5. После этого длинного теоретического вступления с примерами из русской и мировой классики присмотримся к образцово эзоповскому тексту Искандера — рассказу «Запретный плод». В нем юный герой (= автор-рассказчик в детстве) из мелких чувств доносит отцу-мусульманину на свою сестренку, оскоромившуюся свининой, и отец сурово наказывает его за предательство.

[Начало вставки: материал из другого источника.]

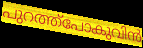
പുറത്ത്പോകുവിൻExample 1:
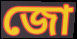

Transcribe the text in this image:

জো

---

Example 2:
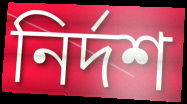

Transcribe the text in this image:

নির্দশ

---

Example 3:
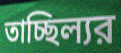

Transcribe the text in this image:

তাচ্ছিল্যর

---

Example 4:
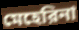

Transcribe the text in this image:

মেহেরিনা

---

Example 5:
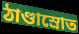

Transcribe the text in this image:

ঠাণ্ডাস্রোতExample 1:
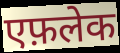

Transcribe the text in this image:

एफ़लेक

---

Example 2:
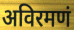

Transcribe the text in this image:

अविरमणं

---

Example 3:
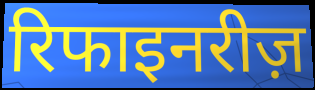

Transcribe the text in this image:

रिफाइनरीज़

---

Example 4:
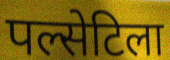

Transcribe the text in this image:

पल्सेटिला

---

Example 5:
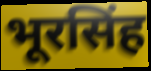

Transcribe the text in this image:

भूरसिंह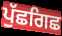
ਪੁੱਛਗਿਛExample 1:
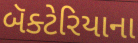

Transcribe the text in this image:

બૅક્ટેરિયાના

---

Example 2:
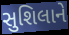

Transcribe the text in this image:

સુશિલાને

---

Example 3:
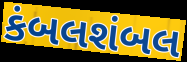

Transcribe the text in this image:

કંબલશંબલ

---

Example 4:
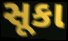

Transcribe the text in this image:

સૂકા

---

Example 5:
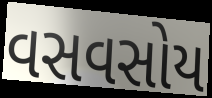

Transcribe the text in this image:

વસવસોય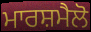
ਮਾਰਸ਼ਮੈਲੋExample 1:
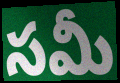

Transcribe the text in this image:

సమీ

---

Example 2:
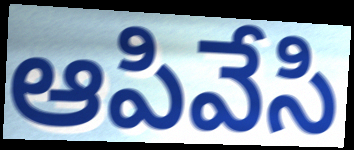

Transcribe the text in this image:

ఆపివేసి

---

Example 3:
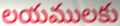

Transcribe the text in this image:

లయములకు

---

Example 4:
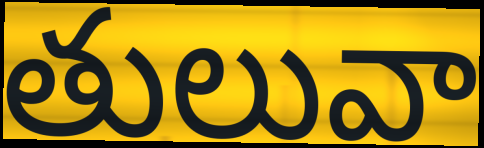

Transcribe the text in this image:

తులువా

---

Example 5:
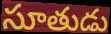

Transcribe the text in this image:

సూతుడు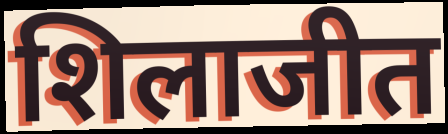
शिलाजीत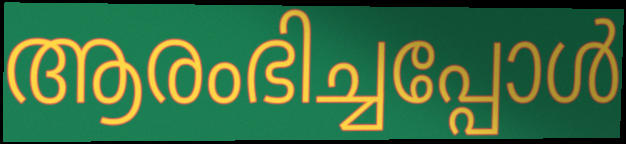
ആരംഭിച്ചപ്പോൾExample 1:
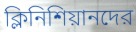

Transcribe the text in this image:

ক্লিনিশিয়ানদের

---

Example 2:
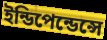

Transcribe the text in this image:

ইন্ডিপেন্ডেন্সে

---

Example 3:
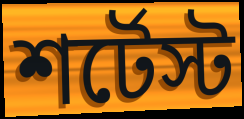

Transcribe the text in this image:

শর্টেস্ট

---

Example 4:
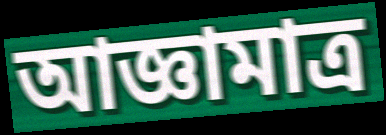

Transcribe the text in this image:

আজ্ঞামাত্র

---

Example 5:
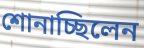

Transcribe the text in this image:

শোনাচ্ছিলেন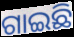
ଗାଇଛି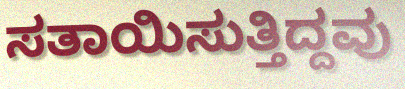
ಸತಾಯಿಸುತ್ತಿದ್ದವು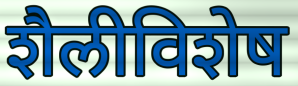
शैलीविशेष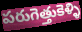
పరుగెత్తుకెళ్ళి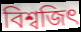
বিশ্বজিৎ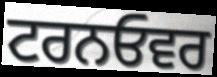
ਟਰਨਓਵਰ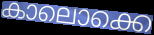
കാലൊക്കെ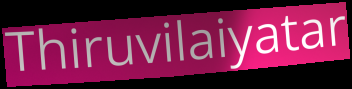
ThiruvilaiyatarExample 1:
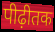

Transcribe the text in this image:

पीढ़ीतक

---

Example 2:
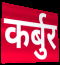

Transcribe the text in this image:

कर्बुर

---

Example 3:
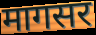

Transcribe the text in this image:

मागसर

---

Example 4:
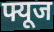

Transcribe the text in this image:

फ्यूज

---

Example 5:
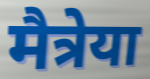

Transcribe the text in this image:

मैत्रेयाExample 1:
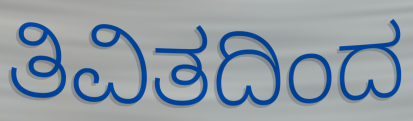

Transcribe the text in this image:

ತಿವಿತದಿಂದ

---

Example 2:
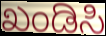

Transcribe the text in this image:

ಖಂಡಿಸಿ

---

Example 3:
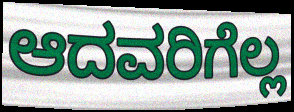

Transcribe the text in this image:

ಆದವರಿಗೆಲ್ಲ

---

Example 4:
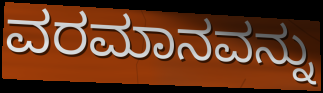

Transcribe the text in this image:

ವರಮಾನವನ್ನು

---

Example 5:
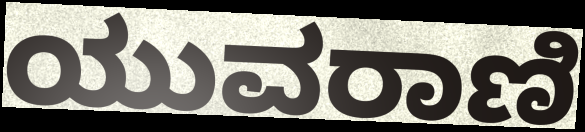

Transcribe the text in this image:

ಯುವರಾಣಿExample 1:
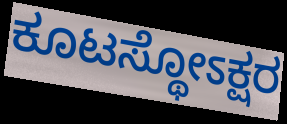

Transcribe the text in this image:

ಕೂಟಸ್ಥೋಽಕ್ಷರ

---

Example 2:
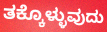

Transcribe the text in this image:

ತಕ್ಕೊಳ್ಳುವುದು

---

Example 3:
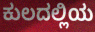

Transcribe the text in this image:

ಕುಲದಲ್ಲಿಯ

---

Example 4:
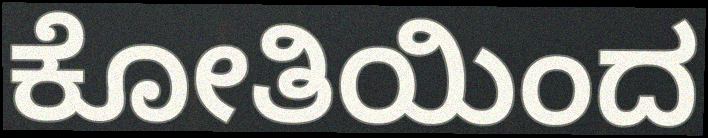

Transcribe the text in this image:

ಕೋತಿಯಿಂದ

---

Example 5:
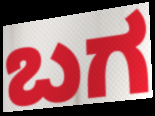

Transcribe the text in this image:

ಬಗ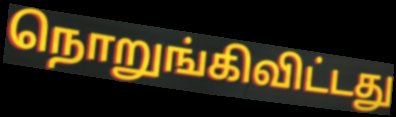
நொறுங்கிவிட்டது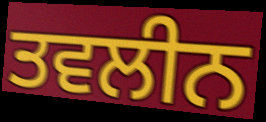
ਤਵਲੀਨ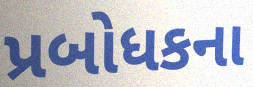
પ્રબોધકના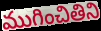
ముగించితిని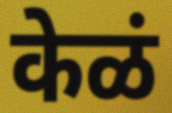
केळं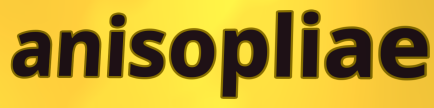
anisopliae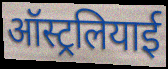
ऑस्ट्रलियाईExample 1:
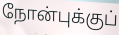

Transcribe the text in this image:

நோன்புக்குப்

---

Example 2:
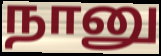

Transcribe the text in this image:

நானு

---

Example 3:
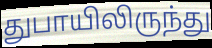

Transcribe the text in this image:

துபாயிலிருந்து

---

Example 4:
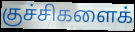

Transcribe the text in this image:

குச்சிகளைக்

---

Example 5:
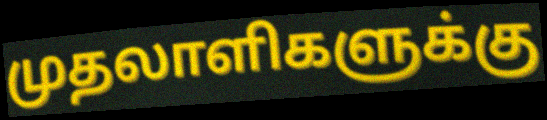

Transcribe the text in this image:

Прозрачный эзоповский смысл рассказа — осуждение советского идеологического доносительства, и в глаза бросаются параллели с «Летним днем», где в центре внимания та же проблема: стучать или не стучать? Сходна и общая эзоповская стратегия: в «Летним днем» советская ситуация перекрашена под тоже тоталитарную, нацистскую, в «Запретном плоде» — под религиозную, мусульманскую. Еще одно сходство — фигура главного героя, человека с творческими, словесническими наклонностями. Сходство не случайное, потому что «словесный» мотив принципиально родственен эзоповскому: ведь суть эзоповства, да и актерства, состоит именно в мастерском обращении со словом, позволяющем одновременно и скрыть, и высказать свои запретные мысли.

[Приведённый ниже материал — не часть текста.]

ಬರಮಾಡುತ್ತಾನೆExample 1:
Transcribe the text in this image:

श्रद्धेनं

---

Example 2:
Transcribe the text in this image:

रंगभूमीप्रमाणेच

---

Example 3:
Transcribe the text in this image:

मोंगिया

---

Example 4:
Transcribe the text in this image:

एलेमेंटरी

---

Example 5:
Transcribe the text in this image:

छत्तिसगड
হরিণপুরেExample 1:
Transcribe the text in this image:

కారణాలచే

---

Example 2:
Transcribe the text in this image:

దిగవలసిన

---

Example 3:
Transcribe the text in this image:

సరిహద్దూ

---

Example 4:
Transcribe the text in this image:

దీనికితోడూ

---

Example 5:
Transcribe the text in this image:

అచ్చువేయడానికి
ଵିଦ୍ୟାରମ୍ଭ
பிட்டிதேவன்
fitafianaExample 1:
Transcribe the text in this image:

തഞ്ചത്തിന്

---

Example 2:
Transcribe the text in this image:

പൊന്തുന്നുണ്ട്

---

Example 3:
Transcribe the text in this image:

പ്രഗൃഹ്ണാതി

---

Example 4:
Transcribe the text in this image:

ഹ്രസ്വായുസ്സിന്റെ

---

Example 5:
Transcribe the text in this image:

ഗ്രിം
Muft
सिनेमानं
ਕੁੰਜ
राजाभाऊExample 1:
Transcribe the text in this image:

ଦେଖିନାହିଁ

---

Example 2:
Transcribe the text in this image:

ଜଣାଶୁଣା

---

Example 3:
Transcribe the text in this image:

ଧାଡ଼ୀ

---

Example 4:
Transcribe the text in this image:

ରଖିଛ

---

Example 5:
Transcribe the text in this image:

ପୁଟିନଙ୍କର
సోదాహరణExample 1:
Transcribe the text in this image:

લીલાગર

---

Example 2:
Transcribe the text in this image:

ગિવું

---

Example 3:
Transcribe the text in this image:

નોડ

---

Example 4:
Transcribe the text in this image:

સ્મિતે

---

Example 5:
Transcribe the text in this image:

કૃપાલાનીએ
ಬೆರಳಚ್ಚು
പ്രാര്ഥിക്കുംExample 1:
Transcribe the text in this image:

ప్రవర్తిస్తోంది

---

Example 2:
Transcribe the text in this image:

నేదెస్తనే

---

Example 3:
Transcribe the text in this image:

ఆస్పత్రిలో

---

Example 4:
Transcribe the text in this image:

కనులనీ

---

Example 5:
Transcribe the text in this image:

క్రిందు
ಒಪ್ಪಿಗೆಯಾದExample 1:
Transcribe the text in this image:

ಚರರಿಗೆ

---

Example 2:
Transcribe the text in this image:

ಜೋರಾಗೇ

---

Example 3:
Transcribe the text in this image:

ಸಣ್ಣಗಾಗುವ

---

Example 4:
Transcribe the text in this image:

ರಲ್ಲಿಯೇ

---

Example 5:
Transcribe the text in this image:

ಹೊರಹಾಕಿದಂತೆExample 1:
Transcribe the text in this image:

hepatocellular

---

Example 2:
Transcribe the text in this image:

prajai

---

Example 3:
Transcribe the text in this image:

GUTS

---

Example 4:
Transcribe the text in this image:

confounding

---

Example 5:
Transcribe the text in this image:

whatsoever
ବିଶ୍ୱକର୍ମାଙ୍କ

Есть и различия. В «Летним днем» герой четко отделен от автора-рассказчика, так что для придания этому немецкому физику черт советского/российского словесника применяется изощренная литературная техника, а в «Запретном плоде» герой отождествлен с автором-рассказчиком, но разведен с ним во времени — взят в детской ипостаси. Разница и в том, что немецкий физик-диссидент всеми силами старается уклониться от доносительства и терпит разве лишь частичное моральное поражение (когда, поддавшись подозрительности, порождаемой тоталитаризмом, чуть не убивает друга-единомышленника), тогда как перволичный герой «Запретного плода», обуреваемый завистью и другими низменными чувствами, доносит-таки на сестренку; извиняет его только незрелый возраст.
И в обоих случаях актерский элемент, как это характерно для эзоповского письма, удваивается. По ходу повествования персонажи изобретательно играют свои сюжетные роли притвор-актеров и/или зрителей, умело их притворство распознающих, а автор (в «Летним днем» представленный отдельным персонажем) все это время ведет свою эзоповскую роль, притворяясь наивным носителем официальной идеологии.

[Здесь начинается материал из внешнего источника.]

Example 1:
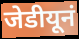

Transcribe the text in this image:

जेडीयूनं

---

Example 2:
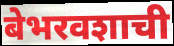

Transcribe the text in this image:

बेभरवशाची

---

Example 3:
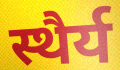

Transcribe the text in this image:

स्थैर्य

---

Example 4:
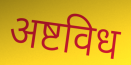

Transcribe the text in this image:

अष्टविध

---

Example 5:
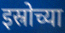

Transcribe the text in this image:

इस्रोच्याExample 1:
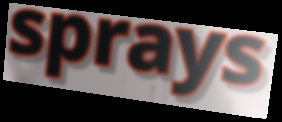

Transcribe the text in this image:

sprays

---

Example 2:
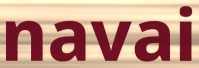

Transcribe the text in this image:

navai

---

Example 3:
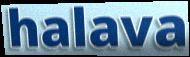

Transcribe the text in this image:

halava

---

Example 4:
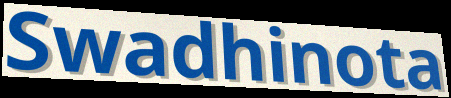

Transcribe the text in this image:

Swadhinota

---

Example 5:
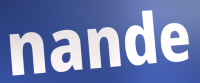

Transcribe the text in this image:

nande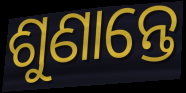
ଶୁଣାନ୍ତେ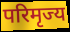
परिमृज्य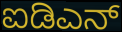
ಐಡಿಎನ್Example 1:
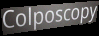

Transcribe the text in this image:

Colposcopy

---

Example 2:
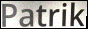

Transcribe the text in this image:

Patrik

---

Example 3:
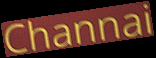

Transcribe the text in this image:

Channai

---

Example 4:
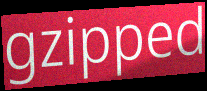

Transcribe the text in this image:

gzipped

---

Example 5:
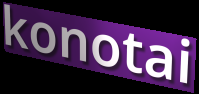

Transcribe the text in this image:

konotai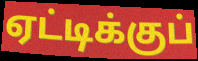
ஏட்டிக்குப்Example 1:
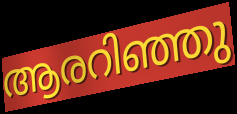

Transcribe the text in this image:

ആരറിഞ്ഞു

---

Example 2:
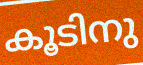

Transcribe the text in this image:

കൂടിനു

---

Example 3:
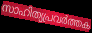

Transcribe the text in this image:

സാഹിത്യപ്രവർത്തക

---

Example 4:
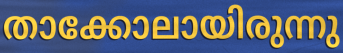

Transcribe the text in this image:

താക്കോലായിരുന്നു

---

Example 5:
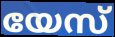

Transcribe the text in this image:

യേസ്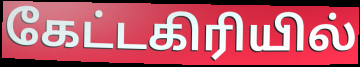
கேட்டகிரியில்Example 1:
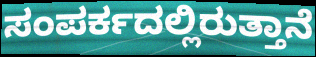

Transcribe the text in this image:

ಸಂಪರ್ಕದಲ್ಲಿರುತ್ತಾನೆ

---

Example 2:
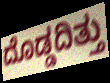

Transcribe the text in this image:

ದೊಡ್ಡದಿತ್ತು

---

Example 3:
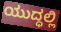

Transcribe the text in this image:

ಯುದ್ಧಲ್ಲಿ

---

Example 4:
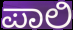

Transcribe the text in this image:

ಪಾಲಿ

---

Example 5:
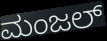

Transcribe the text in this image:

В результате текст рассказа оказывается сплетением нескольких мотивных линий (= изотопий), для которых мы введем сокращенные условные обозначения:
[ЭЗ-СОВ] — полностью приемлемый официозно-советский слой;
[ЭЗ-МУС] — исторически приемлемый мусульманский слой;
[ЭЗ-АНТ] — тайный антисоветский слой;
[АК-ИГР] — слой актерской игры;
[АК-ЧИТ] — слой зрительского причтения/осмысления актерства;
[ТВ-ГЕР] — автоиронический слой творческих претензий перволичного героя — будущего писателя[289];
[ТВ-АНТ] — слой насмешек над бездарными словесными потугами «антигероя»[290]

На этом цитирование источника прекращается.